Estava mergulhado em um mar de pessoas que, a todo o momento, esbarravam nele e não pediam desculpas. A invisibilidade a que estava destinado o atordoava, mas ele não sabia como mudar esse estigma. Era um menor abandonado e, assim como tantos outros, estava fadado ao esquecimento.

O menino, angustiado com um mundo que o tratava como insignificante, resolveu abordar as pessoas. Queria que elas o enxergassem e que entendessem que ele era somente uma criança. Chegou ao calçadão do Centro da cidade, recheado de pessoas com caixas de presentes, apressadas, falando ao celular e tombando tudo ao redor. Ainda assim, batalharia por ajuda. A fome estava matando-o aos poucos. Ele não queria mais sentir dor.

Avistou, a poucos metros, uma menina e sua mãe. Elas estavam de mãos dadas e conversavam alegremente. Acreditou que ambas possuíam corações e olhos e se aproximou. Ao perceber que elas não o notaram, ele gritou:

- As senhoras podem me dar algum dinheiro para eu comprar mariolas? É melhor vender do que roubar. – pediu, assustado com a própria coragem.

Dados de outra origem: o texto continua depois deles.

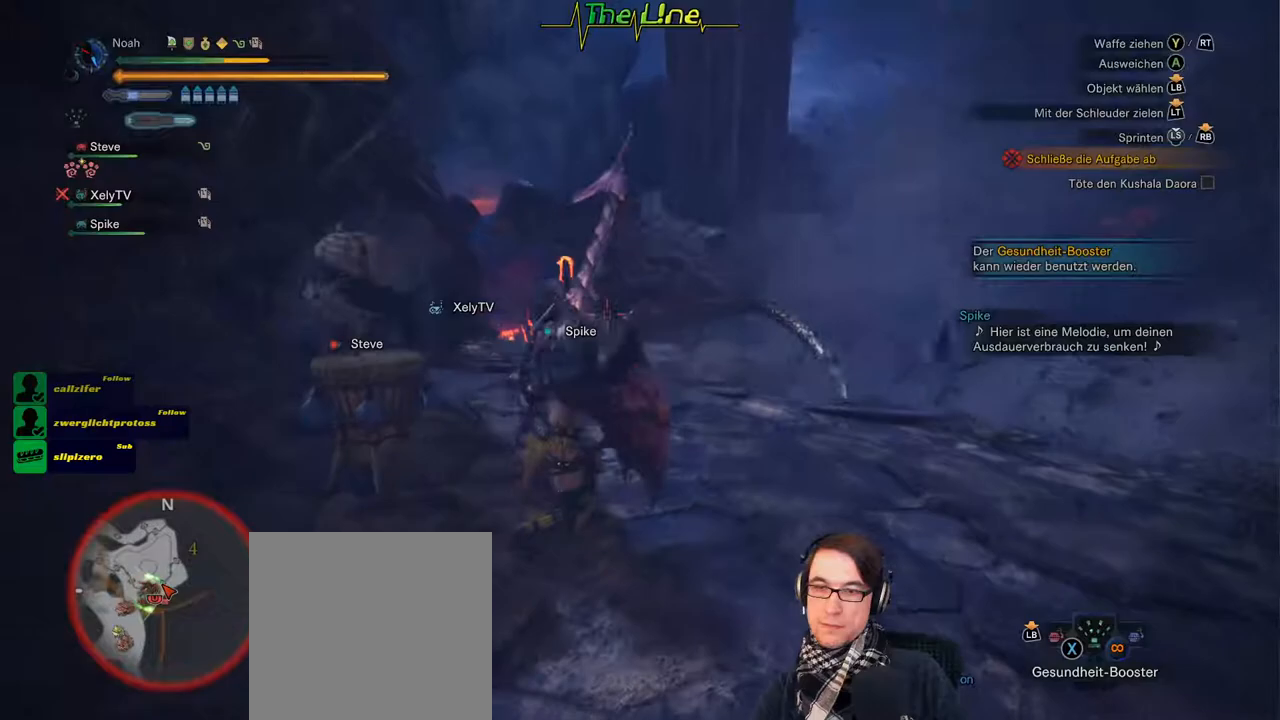
{"buttons": [], "left_stick": "up-right", "right_stick": "center", "events": [[133, "left_stick", "right"], [400, "left_stick", "up-right"]]}
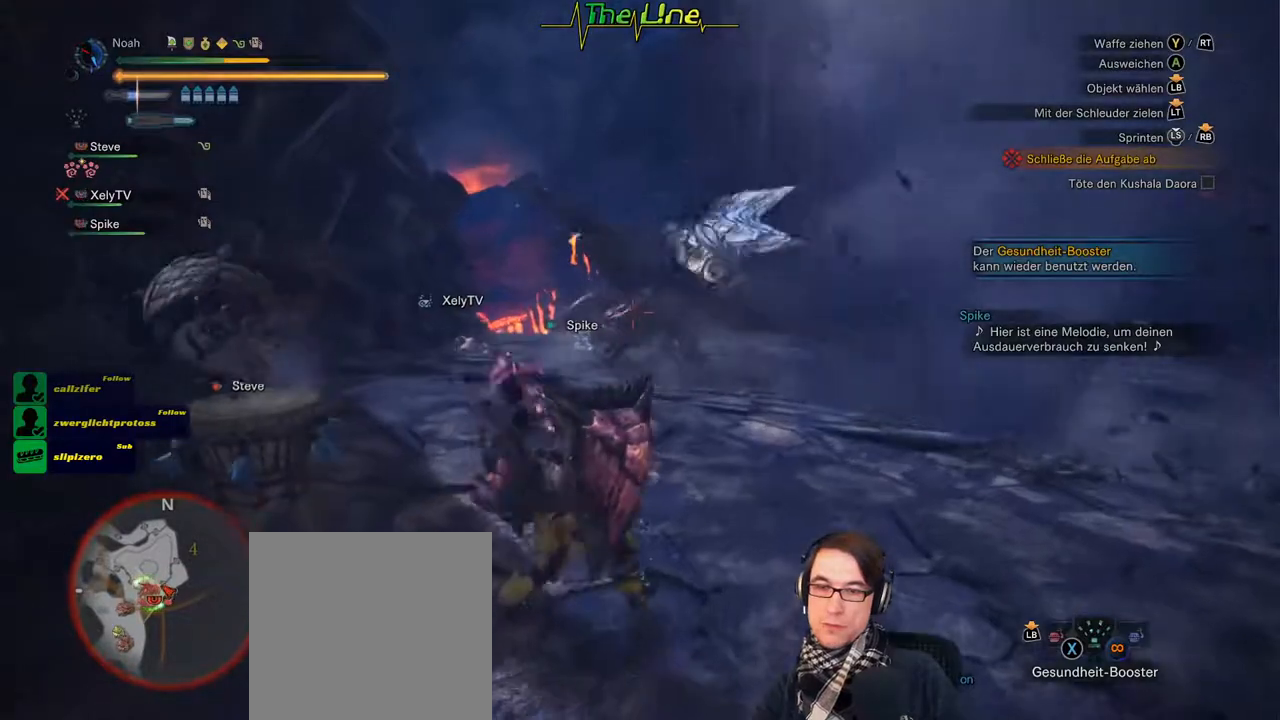
{"buttons": [], "left_stick": "up", "right_stick": "center", "events": [[67, "left_stick", "up"]]}
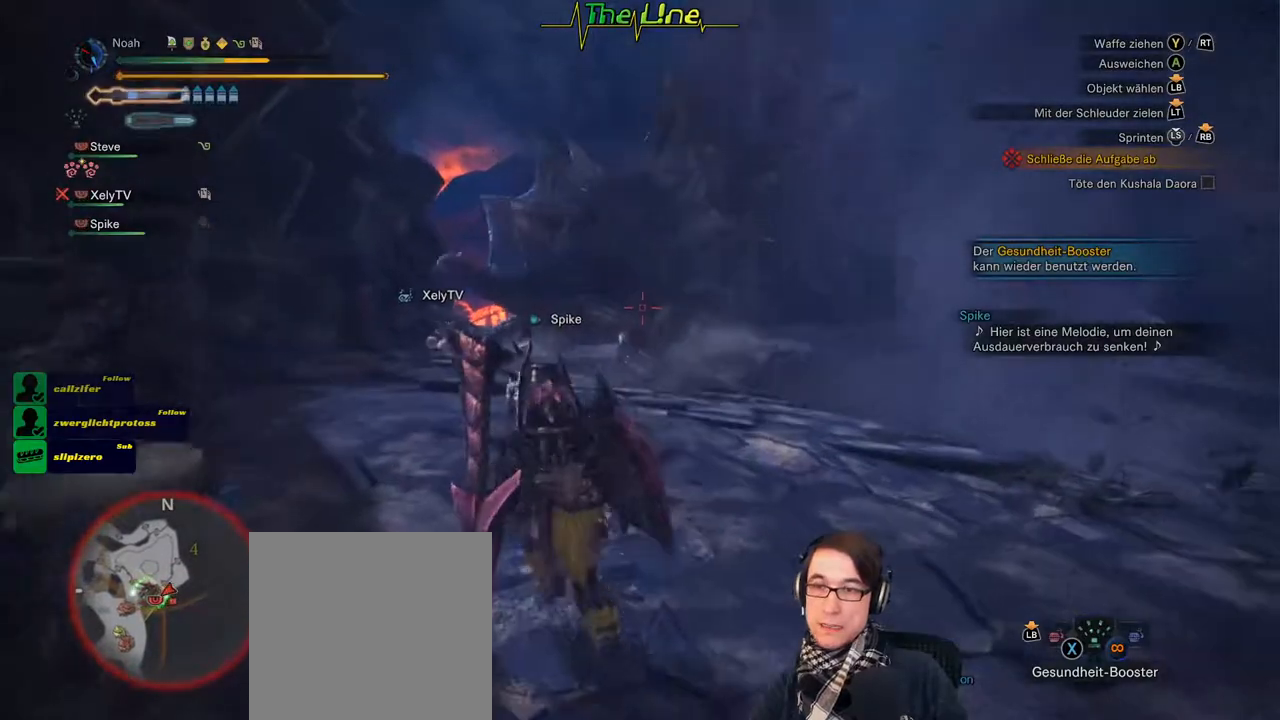
{"buttons": [], "left_stick": "up", "right_stick": "center", "events": []}
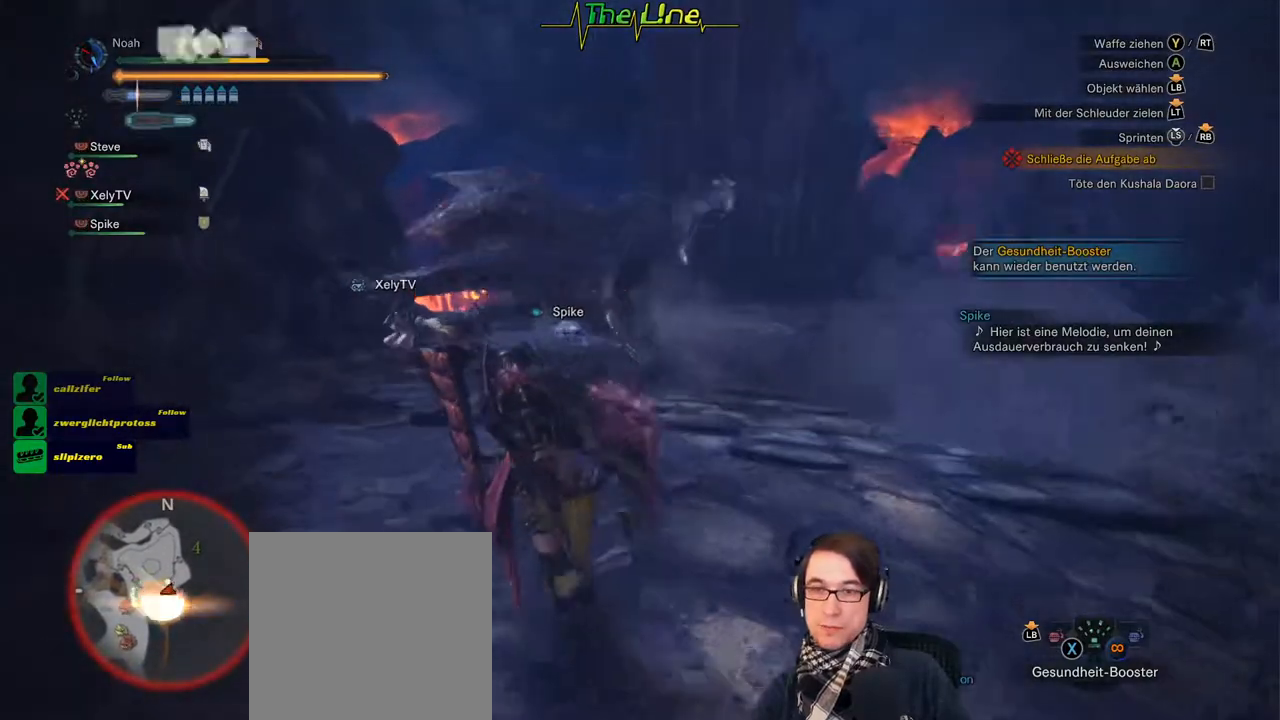
{"buttons": [], "left_stick": "up-left", "right_stick": "center", "events": [[451, "left_stick", "up-left"]]}
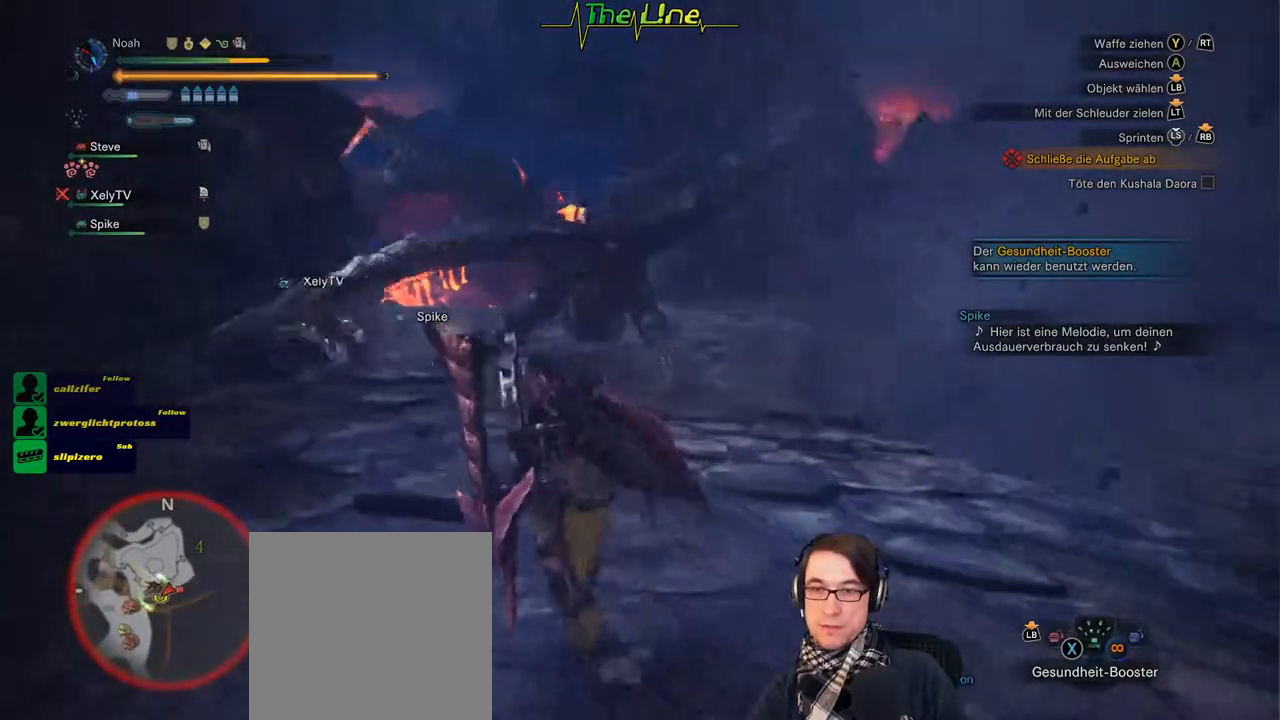
{"buttons": ["X"], "left_stick": "center", "right_stick": "center", "events": [[200, "left_stick", "up"], [317, "left_stick", "center"], [367, "X", "down"]]}
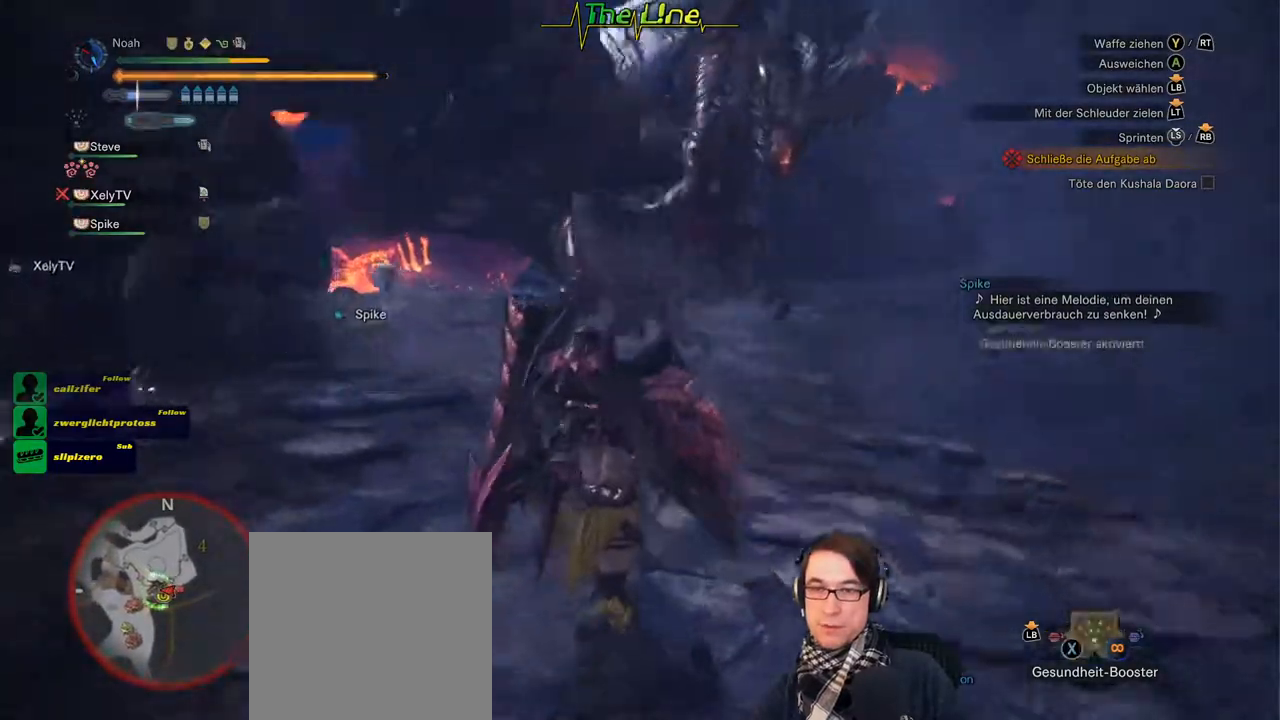
{"buttons": [], "left_stick": "right", "right_stick": "center", "events": [[284, "X", "up"], [484, "left_stick", "right"]]}
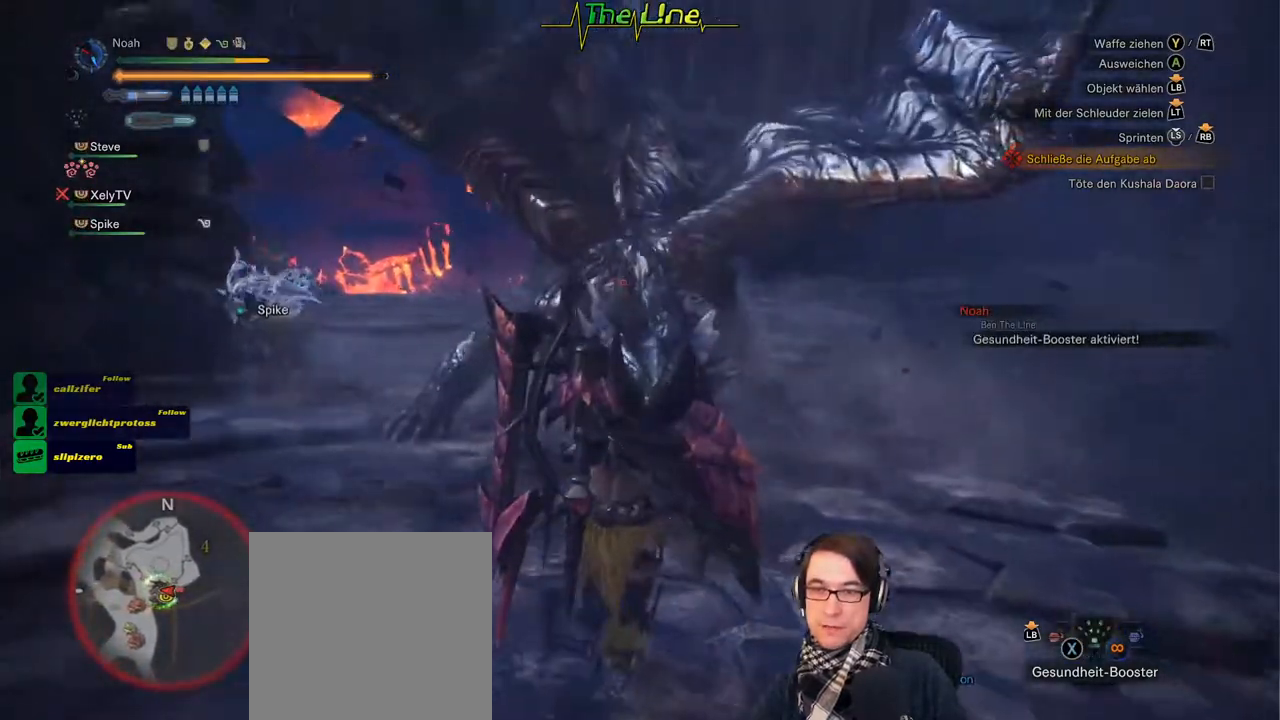
{"buttons": [], "left_stick": "right", "right_stick": "center", "events": [[200, "A", "down"], [367, "A", "up"]]}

As duas olharam para ele e passaram direto. Como todos os outros, elas também não enxergavam e ouviam a criança. Ele, então, desistiu de viver aquele dia. Percebeu que não havia solidariedade e amor no mundo. Os olhos eram voltados para as lojas. Os ouvidos estavam conectados às caixas de som que gritavam promoções. Palavras e pessoas passavam despercebidas.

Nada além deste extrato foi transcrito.